The Pennsylvania Environmental Council (PEC) is pressing for legislative and regulatory changes that it says would help prevent accidents and environmental damage at hydraulic fracturing gas drilling operations in the state. The push comes the same day that Pennsylvania regulators released a consultant’s findings of an investigation of a well blowout that occurred last month in the state’s rural Clearfield County.
In a report titled “Developing the Marcellus Shale,” the PEC calls for the creation of a Marcellus Shale Development Task Force that would identify best practices in the industry and apply them to Marcellus Shale gas operations in Pennsylvania. The Council also wants the legislature to require that any severance tax revenues be specifically directed to the management of this industry, its environmental impacts and its regulatory enforcement.
The state’s legislature is expected to vote on such a tax by October 1.

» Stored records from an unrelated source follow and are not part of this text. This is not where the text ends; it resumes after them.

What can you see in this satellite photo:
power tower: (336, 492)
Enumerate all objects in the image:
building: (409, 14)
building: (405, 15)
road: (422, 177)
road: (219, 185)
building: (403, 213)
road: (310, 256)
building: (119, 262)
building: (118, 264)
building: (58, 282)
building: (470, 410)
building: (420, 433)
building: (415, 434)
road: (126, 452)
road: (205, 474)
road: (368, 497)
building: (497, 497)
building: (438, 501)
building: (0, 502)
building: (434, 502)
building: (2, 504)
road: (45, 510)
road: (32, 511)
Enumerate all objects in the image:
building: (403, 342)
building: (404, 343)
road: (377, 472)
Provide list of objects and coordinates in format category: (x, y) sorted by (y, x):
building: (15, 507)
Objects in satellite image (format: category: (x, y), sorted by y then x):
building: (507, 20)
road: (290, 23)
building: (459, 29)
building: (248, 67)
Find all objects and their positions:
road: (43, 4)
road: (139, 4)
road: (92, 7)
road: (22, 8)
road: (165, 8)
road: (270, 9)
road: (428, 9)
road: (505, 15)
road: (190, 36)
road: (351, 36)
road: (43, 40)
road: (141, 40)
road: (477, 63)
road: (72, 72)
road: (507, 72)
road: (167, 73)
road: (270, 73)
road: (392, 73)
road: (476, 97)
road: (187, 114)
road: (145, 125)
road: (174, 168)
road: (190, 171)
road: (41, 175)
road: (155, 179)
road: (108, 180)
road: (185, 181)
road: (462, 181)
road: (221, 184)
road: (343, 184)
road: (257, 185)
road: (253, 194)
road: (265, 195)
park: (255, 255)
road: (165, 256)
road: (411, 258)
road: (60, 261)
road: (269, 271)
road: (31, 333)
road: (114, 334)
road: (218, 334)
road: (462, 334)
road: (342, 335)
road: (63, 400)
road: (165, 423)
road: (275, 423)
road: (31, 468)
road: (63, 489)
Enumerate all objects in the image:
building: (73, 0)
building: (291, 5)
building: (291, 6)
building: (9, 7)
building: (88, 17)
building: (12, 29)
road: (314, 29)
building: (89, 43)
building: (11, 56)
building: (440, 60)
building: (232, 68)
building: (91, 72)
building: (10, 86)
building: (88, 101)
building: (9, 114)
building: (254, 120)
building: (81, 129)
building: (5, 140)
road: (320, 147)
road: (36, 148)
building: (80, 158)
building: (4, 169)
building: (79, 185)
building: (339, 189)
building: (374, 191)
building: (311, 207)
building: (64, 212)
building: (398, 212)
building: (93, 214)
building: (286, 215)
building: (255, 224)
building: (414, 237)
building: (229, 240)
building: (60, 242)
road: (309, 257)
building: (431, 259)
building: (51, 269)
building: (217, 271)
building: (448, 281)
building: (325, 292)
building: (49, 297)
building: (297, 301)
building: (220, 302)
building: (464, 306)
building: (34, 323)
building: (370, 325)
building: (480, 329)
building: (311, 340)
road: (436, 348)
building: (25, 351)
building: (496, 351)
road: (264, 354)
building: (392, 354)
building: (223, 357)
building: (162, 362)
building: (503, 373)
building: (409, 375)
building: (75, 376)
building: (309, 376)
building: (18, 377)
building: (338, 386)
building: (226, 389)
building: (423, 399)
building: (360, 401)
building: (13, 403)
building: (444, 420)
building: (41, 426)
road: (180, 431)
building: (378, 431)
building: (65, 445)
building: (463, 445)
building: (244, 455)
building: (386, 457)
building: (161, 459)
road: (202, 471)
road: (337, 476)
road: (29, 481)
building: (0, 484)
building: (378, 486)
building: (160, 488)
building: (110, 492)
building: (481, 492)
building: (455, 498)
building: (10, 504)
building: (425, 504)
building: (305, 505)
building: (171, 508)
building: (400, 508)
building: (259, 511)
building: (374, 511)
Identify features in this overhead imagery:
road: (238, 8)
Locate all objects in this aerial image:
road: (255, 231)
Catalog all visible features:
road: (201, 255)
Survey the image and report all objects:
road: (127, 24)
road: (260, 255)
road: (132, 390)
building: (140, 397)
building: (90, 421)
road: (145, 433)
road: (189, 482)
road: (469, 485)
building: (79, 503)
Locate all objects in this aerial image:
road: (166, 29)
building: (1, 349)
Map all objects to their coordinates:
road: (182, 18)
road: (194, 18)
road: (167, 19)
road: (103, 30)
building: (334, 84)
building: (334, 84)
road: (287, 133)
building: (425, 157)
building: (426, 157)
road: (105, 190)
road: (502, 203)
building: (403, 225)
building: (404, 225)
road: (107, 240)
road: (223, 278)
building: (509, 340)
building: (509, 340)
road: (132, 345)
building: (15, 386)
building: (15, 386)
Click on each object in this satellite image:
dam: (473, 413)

Meanwhile, the Pennsylvania Department of Environmental Protection (DEP) has just released its report on the Clearfield County blowout. That accident occurred June 3 and 4 at a well site operated by Houston-based EOG Resources Inc. about 100 miles north of Pittsburgh. At the time, a service rig operated by a contractor was in the final stages of completing the well and bringing it into production. The EOG well was one of four located on the same drilling pad at a hunting club in Lawrence Township, near Moshannon State Forest. No one was injured in the Pennsylvania blowout, but 35,000 gallons of drilling fluids were released before it was contained the following afternoon.
According to the report, rig workers’ failure to use enough pressure-control devices led to the blowout. According to the Associated Press, the report also criticizes the drilling crew’s lack of training and testing of equipment.
Consultant John Vittitow, who compiled the report, was hired by the DEP to investigate the incident.
There are about 1,500 Marcellus Shale gas wells in Pennsylvania currently and industry officials predict an additional 35,000 to 50,000 by 2030. The Marcellus Shale region is a formation rich in natural gas that lies beneath parts of West Virginia, Pennsylvania, New York, Ohio and Maryland.